Challenge: Put the listing's lines from the one containing "Eduard Santha |" through the one containing "Cohen 69% - 31%" into a JSON list of strings, with one string per line, no blank lines, and the pictures left out.

Records to use:
============================================================

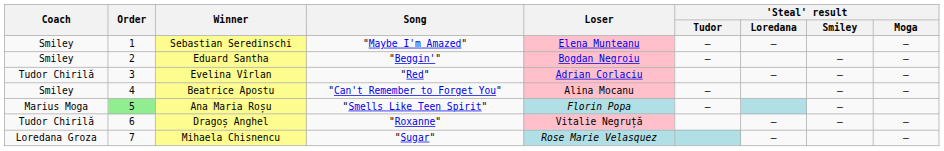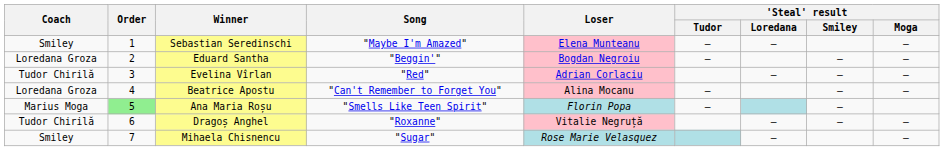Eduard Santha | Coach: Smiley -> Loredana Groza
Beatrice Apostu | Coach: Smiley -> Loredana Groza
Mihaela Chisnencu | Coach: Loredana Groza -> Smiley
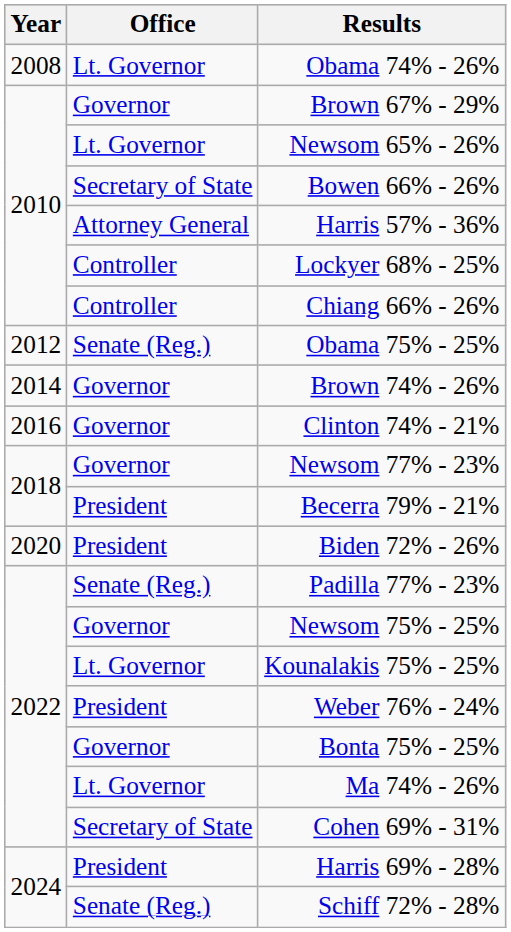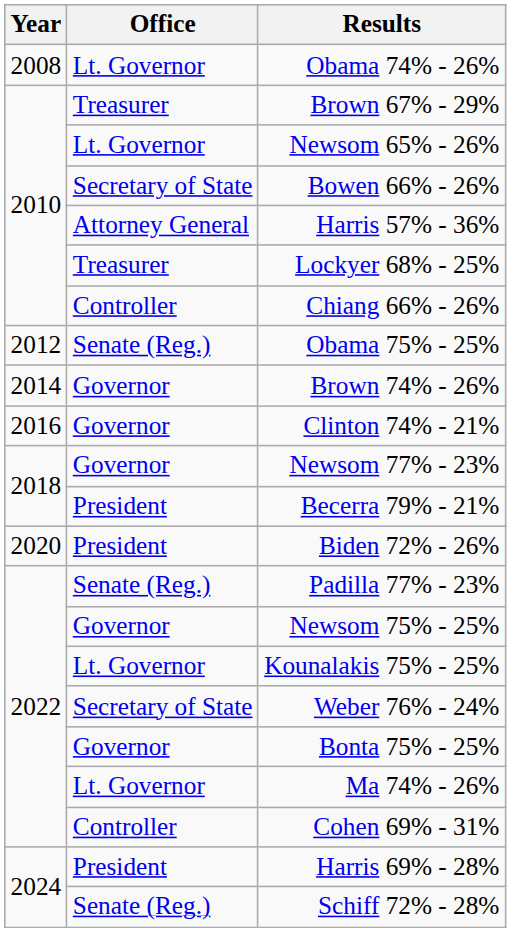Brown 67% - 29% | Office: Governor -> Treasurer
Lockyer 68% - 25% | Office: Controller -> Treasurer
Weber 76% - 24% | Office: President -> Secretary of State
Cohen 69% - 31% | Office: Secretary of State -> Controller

============================================================

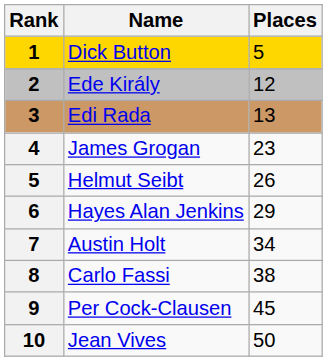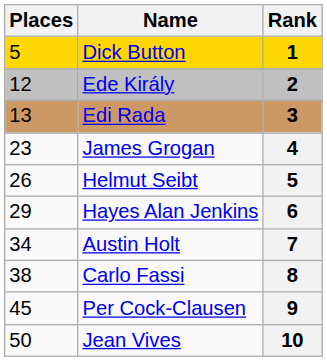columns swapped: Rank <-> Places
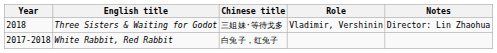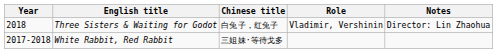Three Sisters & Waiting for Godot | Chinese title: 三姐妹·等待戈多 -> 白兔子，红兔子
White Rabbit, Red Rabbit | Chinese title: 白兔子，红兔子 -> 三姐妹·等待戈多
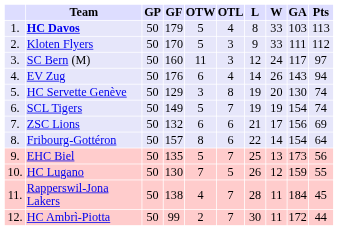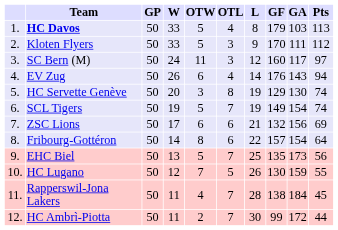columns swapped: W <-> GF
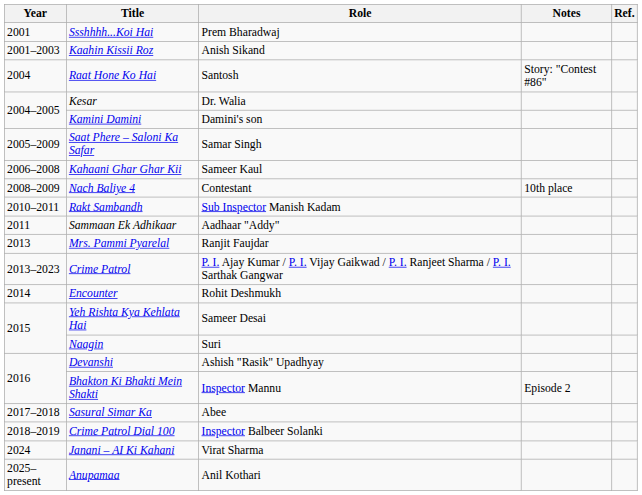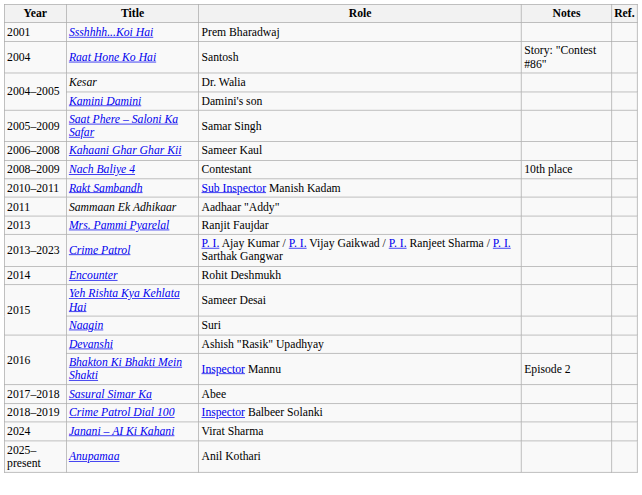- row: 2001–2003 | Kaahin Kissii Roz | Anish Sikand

============================================================

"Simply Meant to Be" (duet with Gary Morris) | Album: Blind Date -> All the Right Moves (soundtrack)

============================================================

The answer:
[
  "Eduard Santha | Coach: Smiley -> Loredana Groza",
  "Beatrice Apostu | Coach: Smiley -> Loredana Groza",
  "Mihaela Chisnencu | Coach: Loredana Groza -> Smiley",
  "Brown 67% - 29% | Office: Governor -> Treasurer",
  "Lockyer 68% - 25% | Office: Controller -> Treasurer",
  "Weber 76% - 24% | Office: President -> Secretary of State",
  "Cohen 69% - 31% | Office: Secretary of State -> Controller"
]